Massacres and My Lai
How can Vietnam prove that the [people we killed] were innocent? We lost 5,000 troops to their VC. The Vietnamese have built monuments with the names of our victims. So I ask: how many of those people were innocent, and how many were their war heroes? It is impossible to classify them. Once, when some of my troops were out on patrol, they searched a village but found no VC. Then someone threw a grenade and killed the platoon leader. My soldiers got very angry. Their commander was dead, so they started shooting. You could say that we killed innocent people. But they also killed us. For our survival, we had to shoot. It's a very delicate matter, who is VC, who isn't.
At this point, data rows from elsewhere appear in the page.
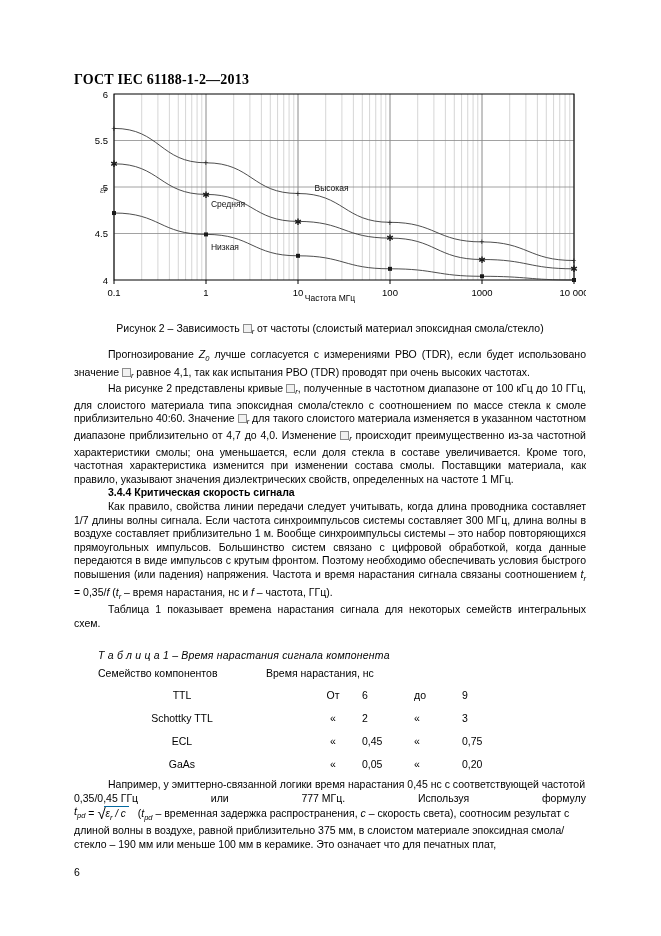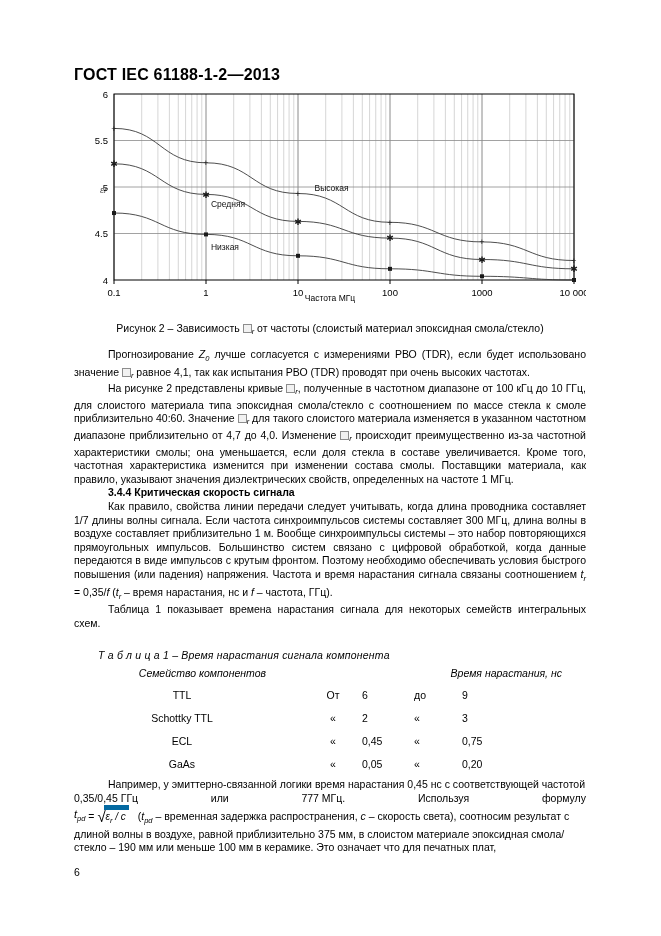--- a/index.html
+++ b/index.html
@@ -24,10 +24,11 @@
   .doc-header {
     position: absolute;
     left: 74px;
-    top: 66px;
-    font-size: 16px;
+    top: 72px;
+    font-size: 14px;
     font-weight: bold;
     letter-spacing: 0.2px;
+    font-family: Liberation Serif, serif;
   }
 
   

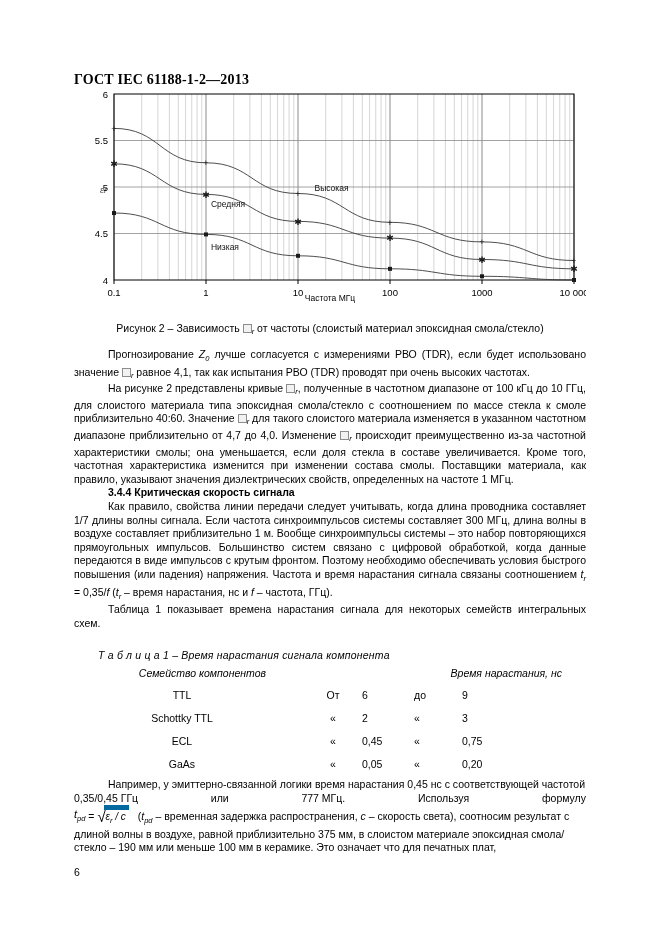--- a/index.html
+++ b/index.html
@@ -123,10 +123,9 @@
     font-weight: normal;
   }
   .tbl .hdr-row td {
-    text-align: right;
+    text-align: left;
     height: 21px;
     vertical-align: middle;
-    font-style: italic;
   }
   .tbl .body-row td {
     text-align: center;

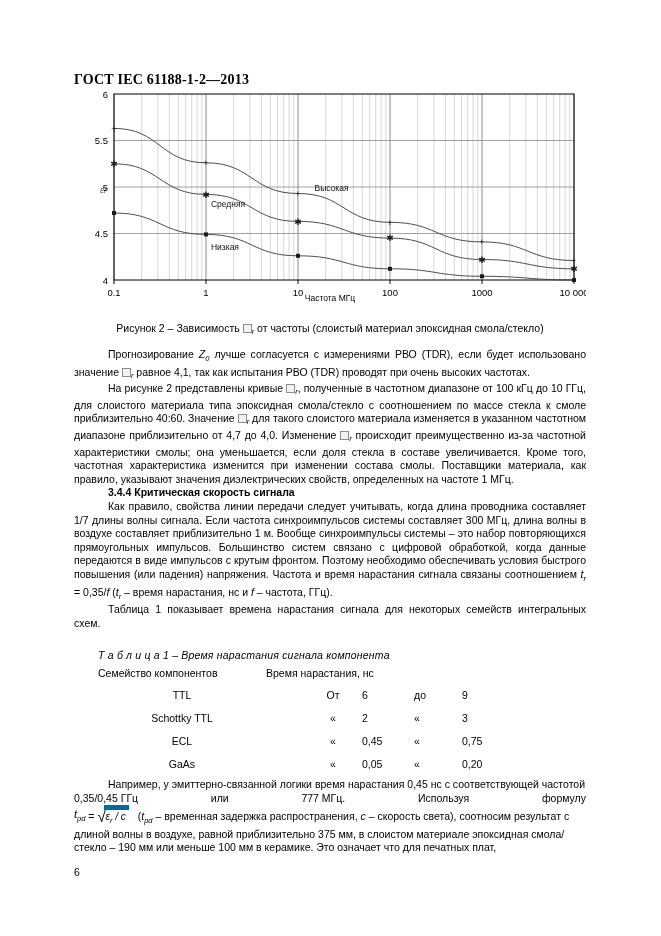--- a/index.html
+++ b/index.html
@@ -157,7 +157,7 @@
   }
   .sqrt {
     display: inline-block;
-    border-top: 5px solid #0369a1;
+    border-top: 1px solid #0369a1;
     padding: 0 3px 0 2px;
     margin-left: -2px;
     font-style: italic;

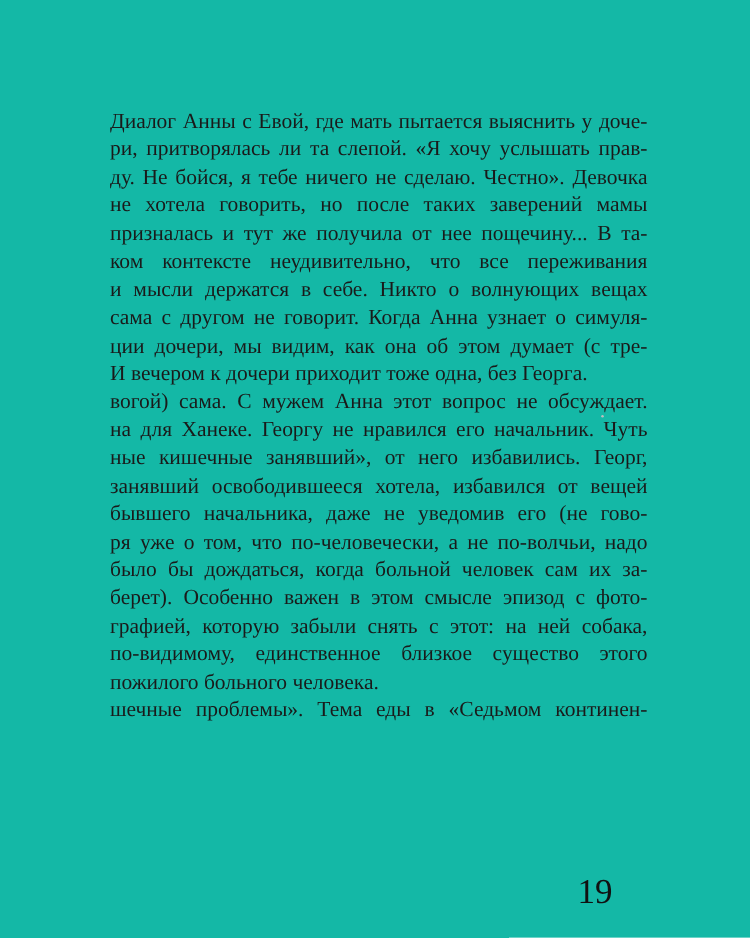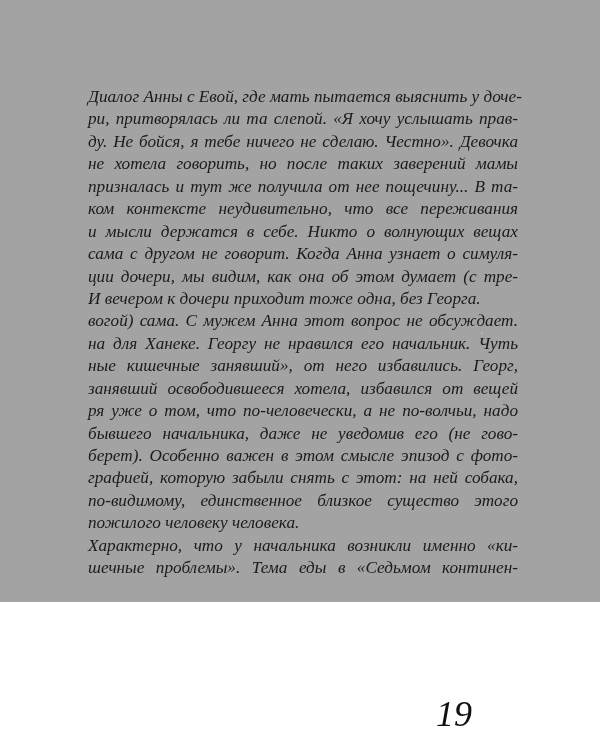--- a/index.html
+++ b/index.html
@@ -18,9 +18,8 @@
     .page {
       position: absolute;
       left: 0; top: 0;
-      width: 600px; height: 602px;
-      background: #a3a3a3;
-      font-style: italic;
+      width: 600px; height: 750px;
+      background: #14b8a6;
     }
     .text-block {
       position: absolute;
Take Lieutenant [William] Calley at My Lai. [Calley was court-martialed by the U.S. Army for instigating a massacre at My Lai in March 1968 in which 504 unarmed Vietnamese were killed.] I can understand [how] that happened. Calley tried to get revenge for the deaths of his troops. In a war, this is natural.
On Compensation
We don't have to compensate anyone. It was a war. The Vietnamese government says we killed a few thousand civilians. What about the people killed after the communists took over? Two million Cambodians. The 100,000 boat people who drowned trying to escape Vietnam. I've been very busy contacting veterans' associations and retired generals to discuss this issue. I'm very worried that young people are not trying to understand historical realities.